Stored data entries

------------------------

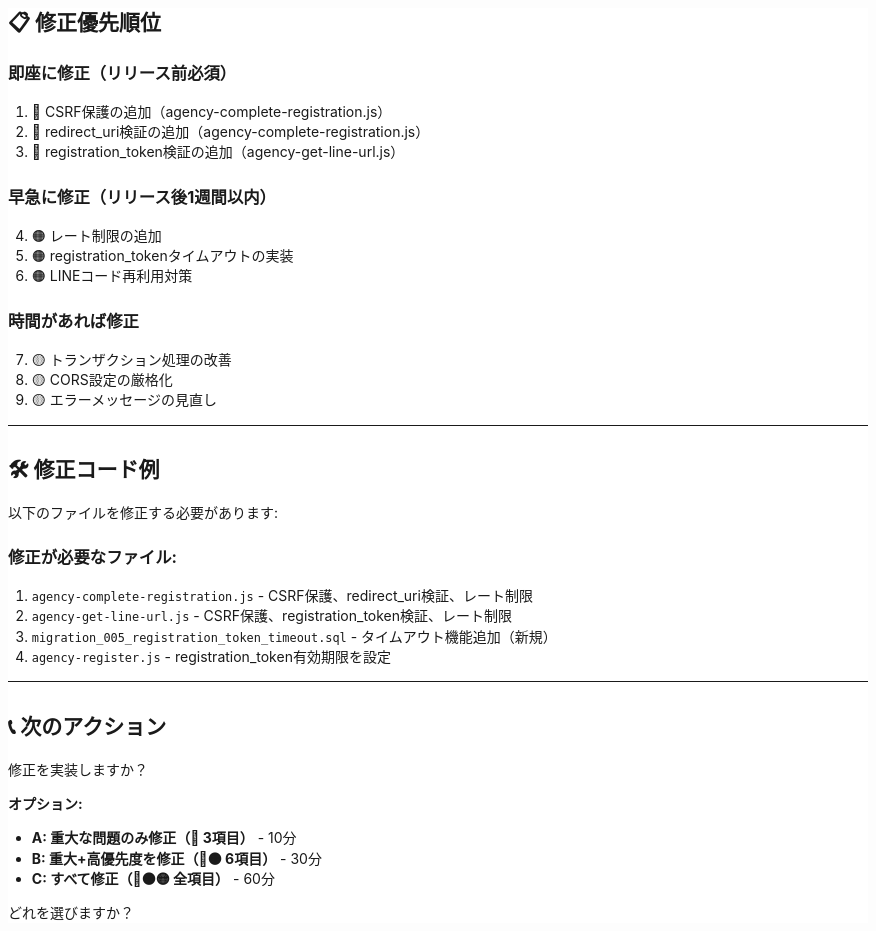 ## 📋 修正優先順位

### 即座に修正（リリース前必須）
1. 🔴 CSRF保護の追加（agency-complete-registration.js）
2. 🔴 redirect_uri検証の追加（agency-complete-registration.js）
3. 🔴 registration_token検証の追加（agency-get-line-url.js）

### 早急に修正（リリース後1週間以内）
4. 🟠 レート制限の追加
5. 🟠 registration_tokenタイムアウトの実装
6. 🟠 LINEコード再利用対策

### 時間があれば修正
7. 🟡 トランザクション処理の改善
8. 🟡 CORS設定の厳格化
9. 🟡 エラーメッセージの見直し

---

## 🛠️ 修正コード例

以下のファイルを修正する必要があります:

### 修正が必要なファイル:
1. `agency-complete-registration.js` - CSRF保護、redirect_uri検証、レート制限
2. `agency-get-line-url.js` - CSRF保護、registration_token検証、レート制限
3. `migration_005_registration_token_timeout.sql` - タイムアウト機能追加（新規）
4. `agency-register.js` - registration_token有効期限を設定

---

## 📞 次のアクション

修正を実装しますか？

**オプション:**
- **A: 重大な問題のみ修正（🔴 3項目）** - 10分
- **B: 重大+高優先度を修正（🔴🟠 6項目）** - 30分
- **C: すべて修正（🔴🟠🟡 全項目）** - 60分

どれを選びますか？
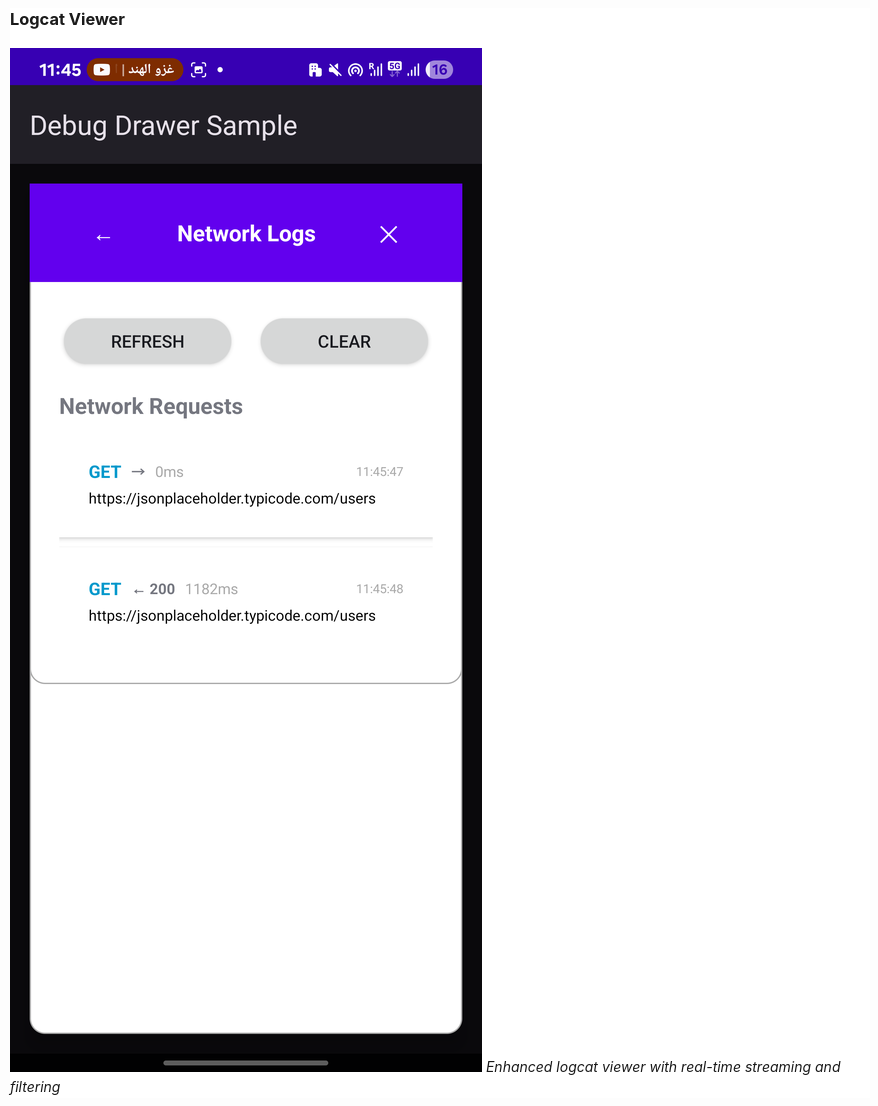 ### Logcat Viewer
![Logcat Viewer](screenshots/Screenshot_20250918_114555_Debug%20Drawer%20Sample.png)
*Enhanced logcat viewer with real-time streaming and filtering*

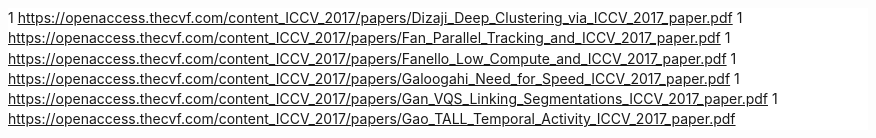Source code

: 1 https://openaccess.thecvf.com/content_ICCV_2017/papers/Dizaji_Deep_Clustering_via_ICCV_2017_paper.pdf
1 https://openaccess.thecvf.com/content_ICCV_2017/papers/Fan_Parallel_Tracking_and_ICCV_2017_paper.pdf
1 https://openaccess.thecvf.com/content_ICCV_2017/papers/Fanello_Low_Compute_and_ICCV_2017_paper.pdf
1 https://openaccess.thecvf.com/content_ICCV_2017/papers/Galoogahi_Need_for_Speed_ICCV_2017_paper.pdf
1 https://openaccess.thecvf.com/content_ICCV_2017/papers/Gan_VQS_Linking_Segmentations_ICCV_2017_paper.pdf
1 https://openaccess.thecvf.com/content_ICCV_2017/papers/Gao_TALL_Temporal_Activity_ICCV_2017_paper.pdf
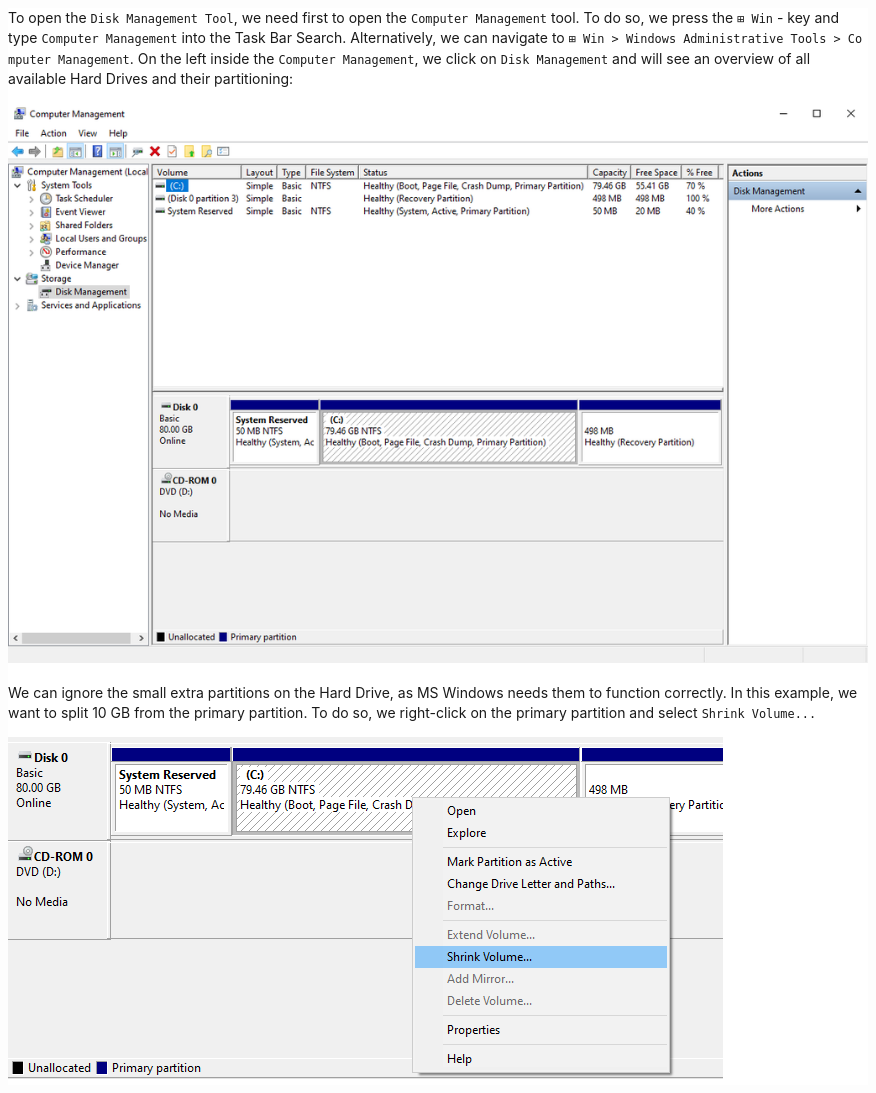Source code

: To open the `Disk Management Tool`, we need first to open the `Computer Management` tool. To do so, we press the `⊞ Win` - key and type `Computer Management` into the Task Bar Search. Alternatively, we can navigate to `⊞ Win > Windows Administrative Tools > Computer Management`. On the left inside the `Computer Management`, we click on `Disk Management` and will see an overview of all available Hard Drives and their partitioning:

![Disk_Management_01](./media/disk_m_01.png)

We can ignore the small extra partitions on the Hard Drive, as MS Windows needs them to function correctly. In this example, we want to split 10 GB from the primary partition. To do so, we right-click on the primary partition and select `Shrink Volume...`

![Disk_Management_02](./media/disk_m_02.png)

------------------------

→ WORK TO COMPLETE
Retype every line of the material above without changing a character, and leave the pictures out.

→ REPLY TO THE EXERCISE
 ## 📋 修正優先順位

### 即座に修正（リリース前必須）
1. 🔴 CSRF保護の追加（agency-complete-registration.js）
2. 🔴 redirect_uri検証の追加（agency-complete-registration.js）
3. 🔴 registration_token検証の追加（agency-get-line-url.js）

### 早急に修正（リリース後1週間以内）
4. 🟠 レート制限の追加
5. 🟠 registration_tokenタイムアウトの実装
6. 🟠 LINEコード再利用対策

### 時間があれば修正
7. 🟡 トランザクション処理の改善
8. 🟡 CORS設定の厳格化
9. 🟡 エラーメッセージの見直し

---

## 🛠️ 修正コード例

以下のファイルを修正する必要があります:

### 修正が必要なファイル:
1. `agency-complete-registration.js` - CSRF保護、redirect_uri検証、レート制限
2. `agency-get-line-url.js` - CSRF保護、registration_token検証、レート制限
3. `migration_005_registration_token_timeout.sql` - タイムアウト機能追加（新規）
4. `agency-register.js` - registration_token有効期限を設定

---

## 📞 次のアクション

修正を実装しますか？

**オプション:**
- **A: 重大な問題のみ修正（🔴 3項目）** - 10分
- **B: 重大+高優先度を修正（🔴🟠 6項目）** - 30分
- **C: すべて修正（🔴🟠🟡 全項目）** - 60分

どれを選びますか？
 ### Logcat Viewer
![Logcat Viewer](screenshots/Screenshot_20250918_114555_Debug%20Drawer%20Sample.png)
*Enhanced logcat viewer with real-time streaming and filtering*

Source code

: 1 https://openaccess.thecvf.com/content_ICCV_2017/papers/Dizaji_Deep_Clustering_via_ICCV_2017_paper.pdf
1 https://openaccess.thecvf.com/content_ICCV_2017/papers/Fan_Parallel_Tracking_and_ICCV_2017_paper.pdf
1 https://openaccess.thecvf.com/content_ICCV_2017/papers/Fanello_Low_Compute_and_ICCV_2017_paper.pdf
1 https://openaccess.thecvf.com/content_ICCV_2017/papers/Galoogahi_Need_for_Speed_ICCV_2017_paper.pdf
1 https://openaccess.thecvf.com/content_ICCV_2017/papers/Gan_VQS_Linking_Segmentations_ICCV_2017_paper.pdf
1 https://openaccess.thecvf.com/content_ICCV_2017/papers/Gao_TALL_Temporal_Activity_ICCV_2017_paper.pdf
Source code

: To open the `Disk Management Tool`, we need first to open the `Computer Management` tool. To do so, we press the `⊞ Win` - key and type `Computer Management` into the Task Bar Search. Alternatively, we can navigate to `⊞ Win > Windows Administrative Tools > Computer Management`. On the left inside the `Computer Management`, we click on `Disk Management` and will see an overview of all available Hard Drives and their partitioning:

![Disk_Management_01](./media/disk_m_01.png)

We can ignore the small extra partitions on the Hard Drive, as MS Windows needs them to function correctly. In this example, we want to split 10 GB from the primary partition. To do so, we right-click on the primary partition and select `Shrink Volume...`

![Disk_Management_02](./media/disk_m_02.png)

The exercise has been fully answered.